Mental health effects linger, too. One survey, conducted several months after the Hurricane and published in Public Health Reports, found post-traumatic stress symptoms affected approximately one-fifth of respondents. The most commonly cited symptom was being troubled by horrible memories of the hurricane. How many people will have the same terrifying memories of this experience, watching the battery on their oxygen tank go down or not knowing where they’ll get their next meal, let alone those whose family members have died? One Texas woman told The Texas Tribune this week: “One more historical event, and I'm going to develop PTSD.” The time, effort, and expense required to access mental healthcare, let alone the time off work and the stigma of receiving treatment—if she does develop PTSD, will she ever get treatment? The mourning itself is a healthcare crisis, and it’s going unaddressed.

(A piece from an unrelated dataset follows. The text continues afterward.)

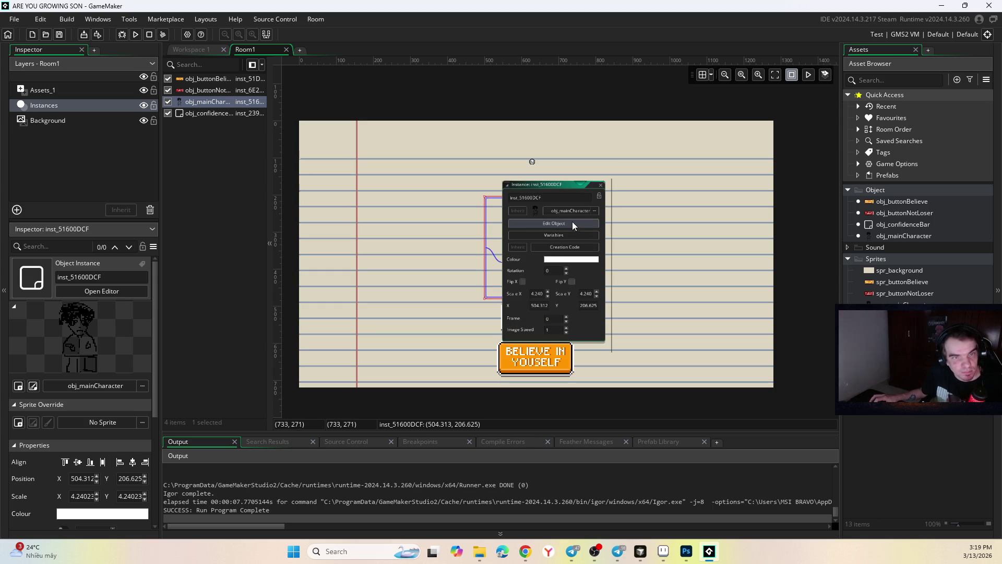
scroll(554, 208, up, 2)
scroll(553, 208, up, 2)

The same ideology of bloody ignorance that led to the state’s power grid collapsing in the first place also gave us a country where access to mental healthcare is horribly difficult, even if you have insurance. It’s the same ideology that means the guy who lost his truck in Hurricane Harvey doesn’t get unemployment benefits. It’s the same ideology that says not everyone deserves to have any healthcare at all; that it’s fine if homeless people linger and starve under overpasses, or if people die for lack of insulin. It’s designed to be barer than the bare minimum, to keep you afraid of what could happen, working for a bad boss in case you lose your insurance or can’t make rent and end up living under the bridge. Death and suffering isn’t an accidental outcome or an oversight; it’s part of the plan.